Underlying mechanisms of frailty

  • Frailty emerges from the dysregulation of complex adaptive systems.
    • Systems that maintain organismal homeostasis and resilience.
      • Resilience: response to stress and injury.
    • Systems decline with age.
  • Physiological systems that decline:
    • Hormonal deficiency (estrogen, testosterone, IGF-1).
    • Impaired insulin sensitivity.
    • Increased inflammation (cytokine excess).
  • Biological systems that decline:
    • Mitochondrial dysfunction (lower ATP).
  • No dominating patterns.
    • Only predictor is the number of systems dysregulated.
    • Not any particular system.
  • Complex.
    • Change in systems affect multiple components of the frailty phenotype.
    • Systems mutually affect or regulate each other (feed-forward feed-back loops).

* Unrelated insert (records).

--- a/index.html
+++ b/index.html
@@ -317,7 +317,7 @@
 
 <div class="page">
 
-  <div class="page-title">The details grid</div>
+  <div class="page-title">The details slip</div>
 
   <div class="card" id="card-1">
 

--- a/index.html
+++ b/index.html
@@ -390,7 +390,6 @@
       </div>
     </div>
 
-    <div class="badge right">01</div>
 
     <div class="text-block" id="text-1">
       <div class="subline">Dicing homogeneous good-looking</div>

  • Dysregulation > threshold number = critical loss of homeostatic adaptive capacity = frailty.
    • Frailty is an emergent state.
  • Loss of resilience becomes apparent in response to stressors, challenges.
  • Frailty = marker of a severe end stage of biologic aging.

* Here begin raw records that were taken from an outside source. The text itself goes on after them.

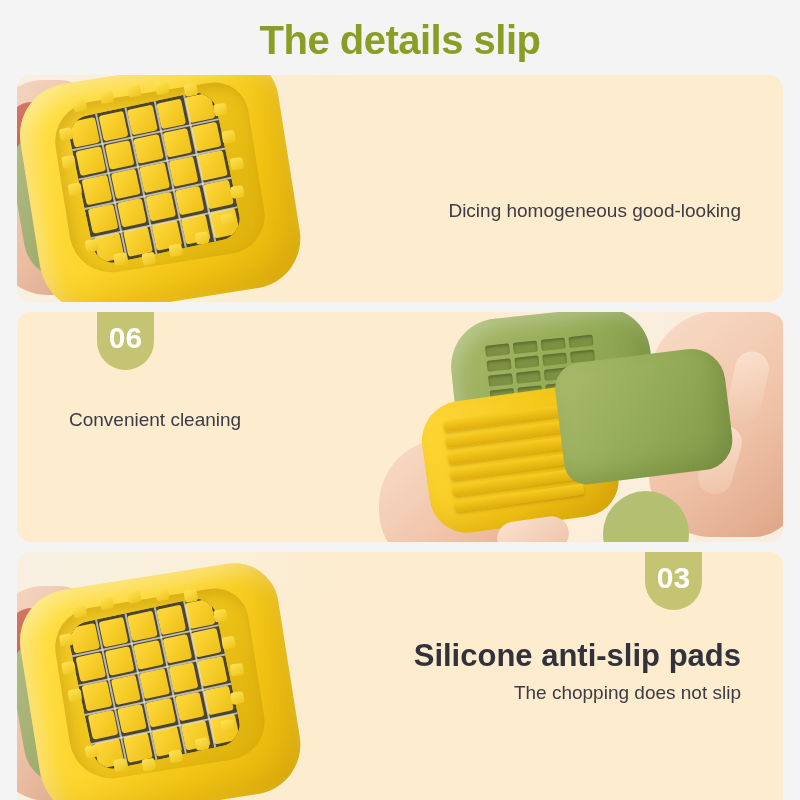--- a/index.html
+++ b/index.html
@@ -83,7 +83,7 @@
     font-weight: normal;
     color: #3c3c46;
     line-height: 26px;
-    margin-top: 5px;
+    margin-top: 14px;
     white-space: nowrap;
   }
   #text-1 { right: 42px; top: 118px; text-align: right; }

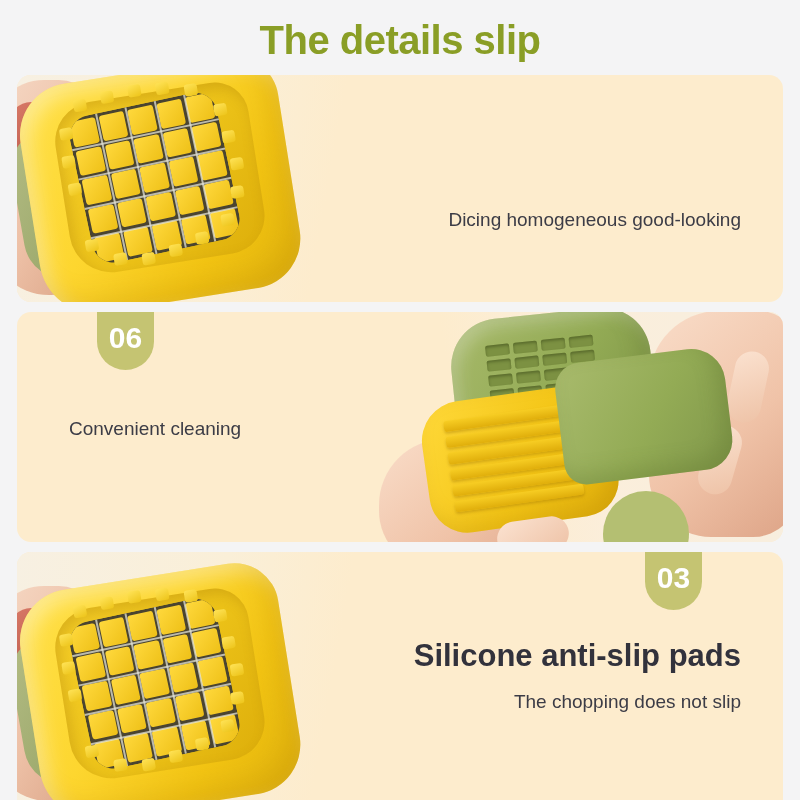--- a/index.html
+++ b/index.html
@@ -453,7 +453,7 @@
       </div>
     </div>
 
-    <div class="badge left">06</div>
+    <div class="badge left">09</div>
 
     <div class="text-block" id="text-2">
       <div class="subline">Convenient cleaning</div>

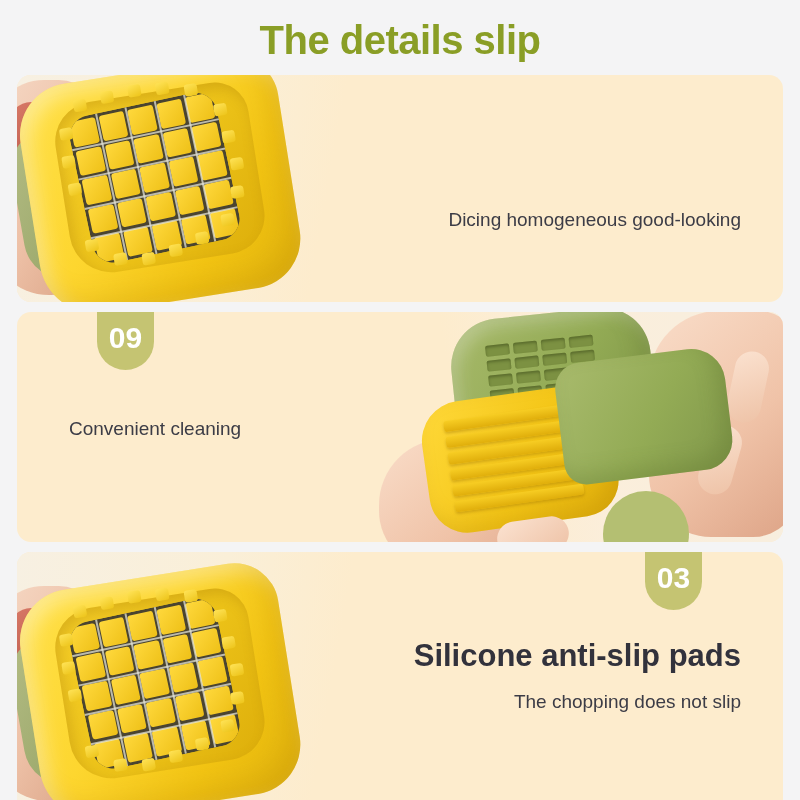--- a/index.html
+++ b/index.html
@@ -533,10 +533,6 @@
 
     <div class="badge right">03</div>
 
-    <div class="text-block" id="text-3">
-      <div class="headline">Silicone anti-slip pads</div>
-      <div class="subline">The chopping does not slip</div>
-    </div>
   </div>
 
 </div>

    • Underlying dysregulation of the complex dynamical systems that maintain a resilient organism.
    • Dysregulation of the system becomes evident in the presence of stressors.
    • Leading to adverse health outcomes occur when the system is challenged.

Interventions

  • Interventions targeting only one of the dysregulated systems have not been able to prevent frailty.
    • Evidence that frailty is a complex system problem.
  • Energy dysregulation: the critical entry point to development of frailty.
    • Altered energy intake (diet).
    • Unintentional weight loss.
    • Physical exhaustion.
    • Muscle weakness.
    • Altered glucose metabolism.
    • Lower muscle efficiency.
    • Decline in mitochondrial function.
  • Intervention should focus on improving energy production and use.
    • Shift the entire complex system of function.
  • Physical activity: complex intervention.
    • Physical activity itself is correlated with lower mortality.
      • Reverse: decline in physical activity both predicts and worsens frailty.
    • Physical activity preserves or improves many different functions compromised in frailty.
    • Physical activity maintains mitochondrial function, lowers ROS.
    • General organization of metabolic apparatus is far better preserved in individuals who exercised regularly.
    • Delay onset and progression of frailty.
    • Low-risk.
    • Simultaneously up-regulates many systems that mutually regulate each other in combination.
    • The whole organism could be re-tuned to a higher functional level.